» **WHAT YOU ARE ASKED TO DO**
Copy word for word the lines from the start of the records through the line that contains "(IHC) of human", both included.

DATA EXTRACT below:

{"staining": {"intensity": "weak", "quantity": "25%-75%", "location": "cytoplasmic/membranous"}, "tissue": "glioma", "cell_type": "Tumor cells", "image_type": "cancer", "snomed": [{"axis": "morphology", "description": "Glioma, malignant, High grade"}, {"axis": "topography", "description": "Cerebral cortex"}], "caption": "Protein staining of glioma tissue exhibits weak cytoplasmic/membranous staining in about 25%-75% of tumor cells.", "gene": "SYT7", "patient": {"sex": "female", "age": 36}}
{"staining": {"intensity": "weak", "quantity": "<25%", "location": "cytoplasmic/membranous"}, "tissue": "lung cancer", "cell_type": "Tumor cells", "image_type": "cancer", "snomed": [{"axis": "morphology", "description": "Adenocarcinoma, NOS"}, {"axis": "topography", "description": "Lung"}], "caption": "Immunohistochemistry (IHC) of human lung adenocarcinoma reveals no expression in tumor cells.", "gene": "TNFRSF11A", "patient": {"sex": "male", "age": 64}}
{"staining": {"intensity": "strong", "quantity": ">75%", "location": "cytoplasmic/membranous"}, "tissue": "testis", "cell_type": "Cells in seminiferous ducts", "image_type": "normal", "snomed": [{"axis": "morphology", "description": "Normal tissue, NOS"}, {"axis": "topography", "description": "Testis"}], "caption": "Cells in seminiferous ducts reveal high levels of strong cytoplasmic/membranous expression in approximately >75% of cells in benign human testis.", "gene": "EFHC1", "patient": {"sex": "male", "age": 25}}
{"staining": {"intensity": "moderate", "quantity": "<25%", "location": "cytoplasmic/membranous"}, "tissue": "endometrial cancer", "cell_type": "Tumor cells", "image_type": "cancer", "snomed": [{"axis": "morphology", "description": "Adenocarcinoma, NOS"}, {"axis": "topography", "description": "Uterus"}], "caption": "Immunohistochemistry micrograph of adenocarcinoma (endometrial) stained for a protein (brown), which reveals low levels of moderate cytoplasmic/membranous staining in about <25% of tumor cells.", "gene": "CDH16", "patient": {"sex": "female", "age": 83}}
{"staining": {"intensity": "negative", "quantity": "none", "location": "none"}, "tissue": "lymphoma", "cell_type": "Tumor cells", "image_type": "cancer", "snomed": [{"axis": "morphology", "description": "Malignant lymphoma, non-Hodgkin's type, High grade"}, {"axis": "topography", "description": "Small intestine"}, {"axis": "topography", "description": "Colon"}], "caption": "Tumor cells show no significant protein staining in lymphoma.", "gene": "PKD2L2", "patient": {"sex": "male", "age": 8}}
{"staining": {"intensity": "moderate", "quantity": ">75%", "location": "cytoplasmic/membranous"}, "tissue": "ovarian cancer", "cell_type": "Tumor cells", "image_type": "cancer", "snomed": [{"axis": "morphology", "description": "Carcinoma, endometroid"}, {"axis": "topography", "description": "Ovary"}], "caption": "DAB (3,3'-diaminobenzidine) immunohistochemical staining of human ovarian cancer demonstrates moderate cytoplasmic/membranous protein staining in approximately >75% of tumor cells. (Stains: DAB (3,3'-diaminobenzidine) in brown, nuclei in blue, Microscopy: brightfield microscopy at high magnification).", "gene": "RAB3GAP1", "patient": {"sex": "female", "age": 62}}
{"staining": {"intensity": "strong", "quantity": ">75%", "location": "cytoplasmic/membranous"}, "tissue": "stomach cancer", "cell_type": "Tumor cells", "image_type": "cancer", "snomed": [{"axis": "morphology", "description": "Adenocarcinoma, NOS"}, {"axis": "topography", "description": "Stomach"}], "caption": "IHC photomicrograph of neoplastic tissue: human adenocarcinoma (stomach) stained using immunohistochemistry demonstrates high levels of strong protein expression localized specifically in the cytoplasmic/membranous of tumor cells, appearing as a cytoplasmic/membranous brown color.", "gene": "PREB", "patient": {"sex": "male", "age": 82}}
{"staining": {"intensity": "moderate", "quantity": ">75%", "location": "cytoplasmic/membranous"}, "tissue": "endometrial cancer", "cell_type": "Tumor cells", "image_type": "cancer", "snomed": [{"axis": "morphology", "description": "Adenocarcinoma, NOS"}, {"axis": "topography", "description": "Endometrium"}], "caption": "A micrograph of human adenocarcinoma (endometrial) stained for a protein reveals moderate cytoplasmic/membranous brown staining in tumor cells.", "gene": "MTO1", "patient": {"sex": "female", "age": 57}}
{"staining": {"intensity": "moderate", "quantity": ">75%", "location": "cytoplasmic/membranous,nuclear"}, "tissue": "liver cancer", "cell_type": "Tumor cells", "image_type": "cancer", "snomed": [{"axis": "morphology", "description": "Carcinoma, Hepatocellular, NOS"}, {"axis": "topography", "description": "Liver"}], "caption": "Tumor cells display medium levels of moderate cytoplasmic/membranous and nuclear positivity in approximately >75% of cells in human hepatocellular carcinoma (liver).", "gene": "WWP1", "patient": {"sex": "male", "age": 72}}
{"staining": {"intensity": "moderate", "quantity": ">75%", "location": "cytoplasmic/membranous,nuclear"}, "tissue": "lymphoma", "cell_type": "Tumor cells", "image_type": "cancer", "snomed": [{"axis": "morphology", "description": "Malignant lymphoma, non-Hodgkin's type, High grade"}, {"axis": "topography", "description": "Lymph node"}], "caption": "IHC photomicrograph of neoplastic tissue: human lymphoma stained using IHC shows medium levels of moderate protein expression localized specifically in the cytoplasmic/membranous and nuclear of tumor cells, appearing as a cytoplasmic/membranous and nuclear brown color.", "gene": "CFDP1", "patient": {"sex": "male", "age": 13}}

End of DATA EXTRACT.

» **EXPECTED OUTPUT**
{"staining": {"intensity": "weak", "quantity": "25%-75%", "location": "cytoplasmic/membranous"}, "tissue": "glioma", "cell_type": "Tumor cells", "image_type": "cancer", "snomed": [{"axis": "morphology", "description": "Glioma, malignant, High grade"}, {"axis": "topography", "description": "Cerebral cortex"}], "caption": "Protein staining of glioma tissue exhibits weak cytoplasmic/membranous staining in about 25%-75% of tumor cells.", "gene": "SYT7", "patient": {"sex": "female", "age": 36}}
{"staining": {"intensity": "weak", "quantity": "<25%", "location": "cytoplasmic/membranous"}, "tissue": "lung cancer", "cell_type": "Tumor cells", "image_type": "cancer", "snomed": [{"axis": "morphology", "description": "Adenocarcinoma, NOS"}, {"axis": "topography", "description": "Lung"}], "caption": "Immunohistochemistry (IHC) of human lung adenocarcinoma reveals no expression in tumor cells.", "gene": "TNFRSF11A", "patient": {"sex": "male", "age": 64}}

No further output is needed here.